The petitioner alleged that the Town failed to comply with the State Environmental Quality Review Act (SEQRA) in making its determination. In considering the facts of the case, the Fourth Department found that on November 19, 2015, the New York State Department of Environmental Conservation (DEC) made the Town aware that DEC’s database indicated the presence of certain endangered, threatened, or rare animal and plant species on the project site. Those species included the northern long-eared bat, the imperial moth, and the northern bog violet. In addition, the database indicated the presence of inland salt marsh. The DEC recommended that the Town conduct a survey of the professional literature and determine whether the project site contains habitats favorable to such species and, if so, that the Town conduct a field survey to determine whether the species are present. The DEC instructed that, if the Town determined that such species are present, modifications should be considered to minimize impact.
The Fourth Department found that the Town had never performed such a survey, as recommended by the DEC. In the December 2015 environmental assessment form (EAF) completed by the Town, the Town noted the presence of the previously mentioned endangered species, along with the Indiana bat, and presented the bare conclusion that there would be no significant impact on those species.
The Fourth Department therefore concluded that the Town had failed to make a reasoned basis for its determination granting the easement, and that the determination was arbitrary and capricious. The Fourth Department granted the petition, and annulled the determination of the Town.
Fourth Department Reverses Trial Court’s Permanent Stay of Arbitration
In Levere v City of Syracuse, 2019 NY Slip Op 04613 (4th Dept. Jun. 7, 2019), a vehicle operated by Officer Eric V. Gerace of the City of Syracuse police department struck the vehicle in which the plaintiffs were traveling. Gerace entered an intersection against a red traffic signal, allegedly injuring the plaintiffs.

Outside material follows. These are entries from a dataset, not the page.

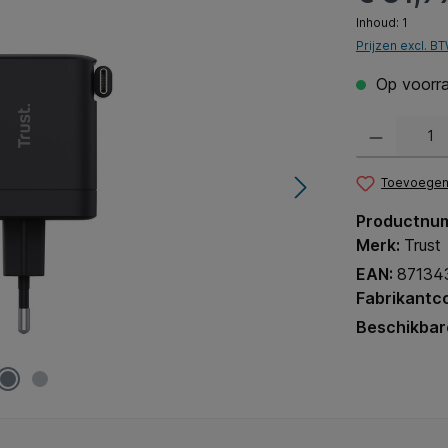
Inhoud:
1
Prijzen excl. B
Op voorra
Producthoeveel
Toevoegen 
Productnu
Merk:
Trust
EAN:
87134
Fabrikantc
Beschikbar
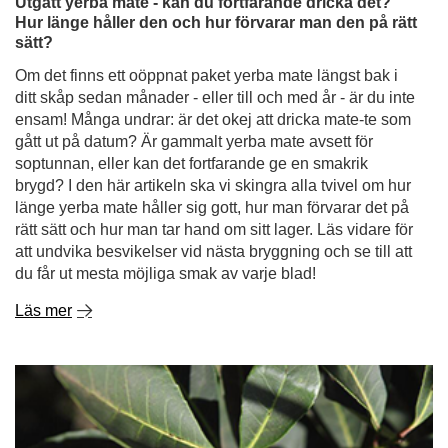
soptunnan, eller kan det fortfarande ge en smakrik
brygd? I den här artikeln ska vi skingra alla tvivel om hur
länge yerba mate håller sig gott, hur man förvarar det på
rätt sätt och hur man tar hand om sitt lager. Läs vidare för
att undvika besvikelser vid nästa bryggning och se till att
du får ut mesta möjliga smak av varje blad!
Läs mer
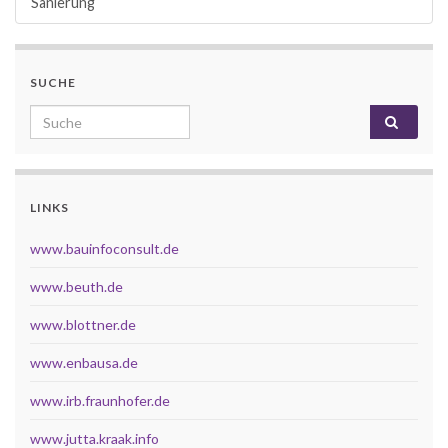
Sanierung
SUCHE
Search for:
LINKS
www.bauinfoconsult.de
www.beuth.de
www.blottner.de
www.enbausa.de
www.irb.fraunhofer.de
www.jutta.kraak.info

The plaintiffs brought suit for their injuries, and the defendants moved for summary judgment, asserting that the plaintiffs did not meet the threshold of serious injury under Insurance Law §5102, and that the defendants were not liable under the “reckless disregard” standard of Vehicle and Traffic Law §1104.
The trial court granted the defendant’s motion as to serious injury against each defendant, but denied that part of the motion concerning the “reckless disregard” standard, holding that a negligence standard applied to the defendants.
The defendants appealed, and the Fourth Department reversed. The Fourth Department first found that Gerace was responding to an emergency that was “priority 1” at the time of the accident, satisfying the emergency requirement of VTL §1104. The Court further found that Gerace had slowed down as necessary for safe operation of his vehicle before proceeding through the red light at the intersection, conduct that is specifically exempted in VTL §1104.
The Fourth Department concluded that Gerace had not intentionally done an act of unreasonable character in disregard of a known or obvious risk that was so great as to make it highly probable that harm would follow and has done so with conscious indifference to the outcome. Therefore, the defendants’ motion should have been granted in its entirety by the trial court.